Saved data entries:
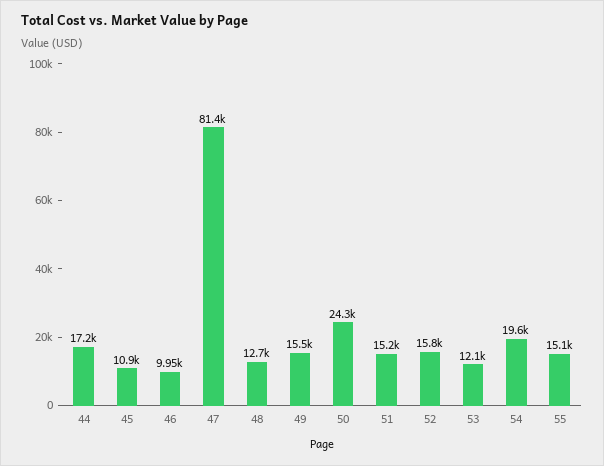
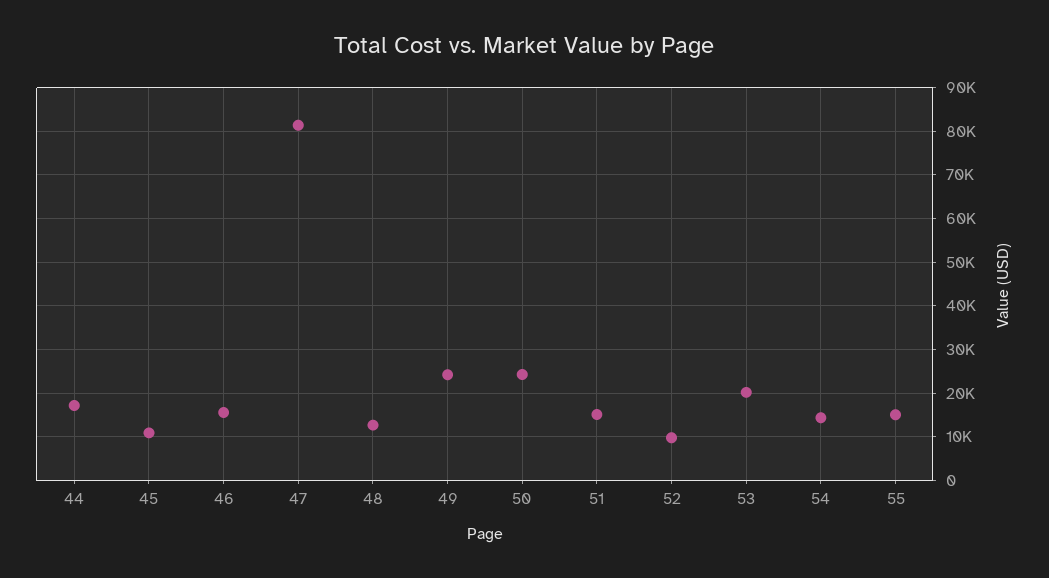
46: 9950 -> 16000
49: 15500 -> 24000
52: 15800 -> 10000
53: 12100 -> 20000
54: 19600 -> 14000

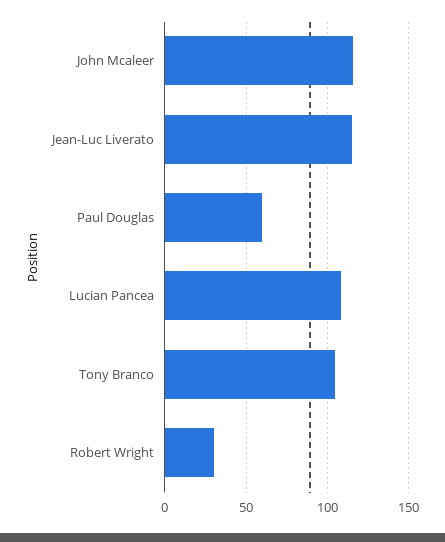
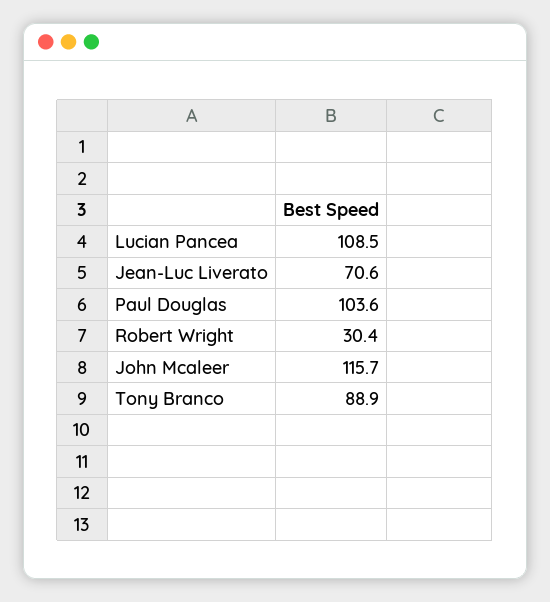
Jean-Luc Liverato: 115 -> 70.6
Paul Douglas: 60 -> 103.6
Tony Branco: 105 -> 88.9

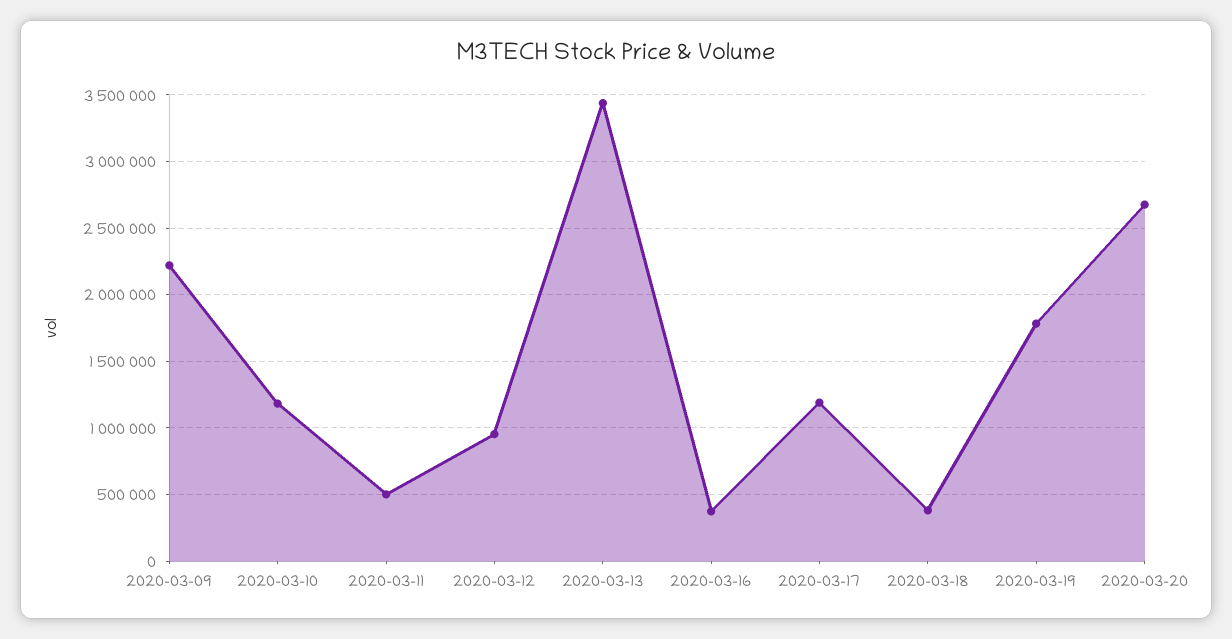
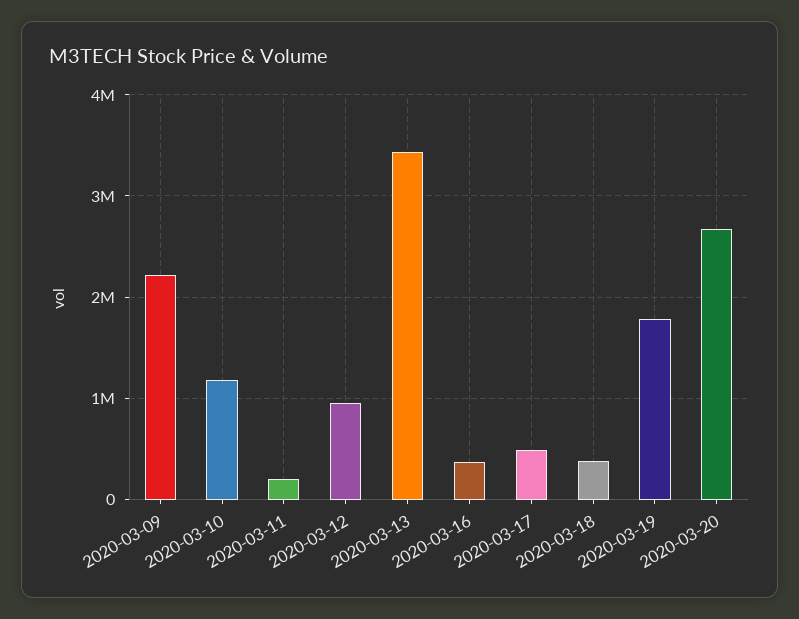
2020-03-11: 500000 -> 200000
2020-03-17: 1200000 -> 500000

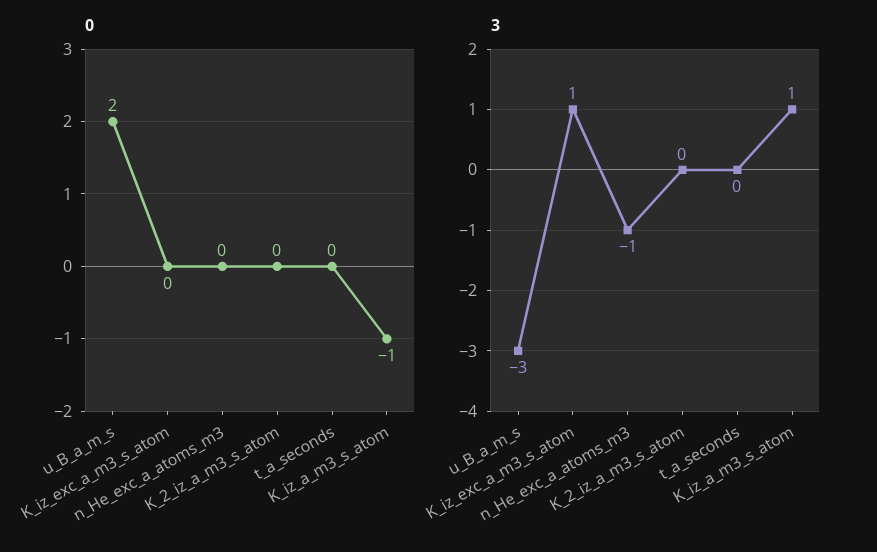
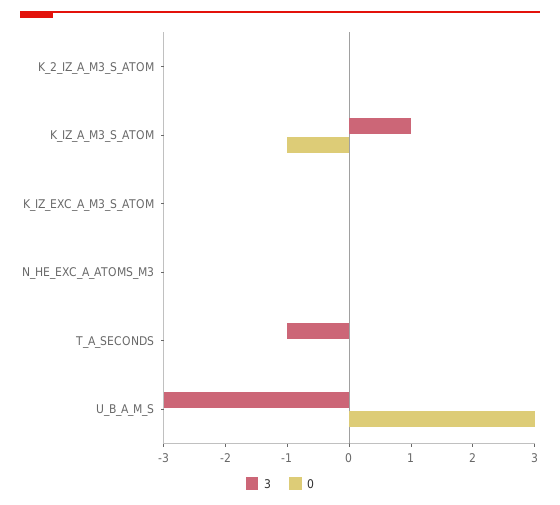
0, u_B_a_m_s: 2 -> 3
3, K_iz_exc_a_m3_s_atom: 1 -> 0
3, n_He_exc_a_atoms_m3: -1 -> 0
3, t_a_seconds: 0 -> -1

▶ **Task statement**: Write out the lines beginning at the line with "Tony Branco: 105 -> 88.9" and ending at the last line of the entries. Include no pictures.

▶ **Result**:
Tony Branco: 105 -> 88.9

2020-03-11: 500000 -> 200000
2020-03-17: 1200000 -> 500000

0, u_B_a_m_s: 2 -> 3
3, K_iz_exc_a_m3_s_atom: 1 -> 0
3, n_He_exc_a_atoms_m3: -1 -> 0
3, t_a_seconds: 0 -> -1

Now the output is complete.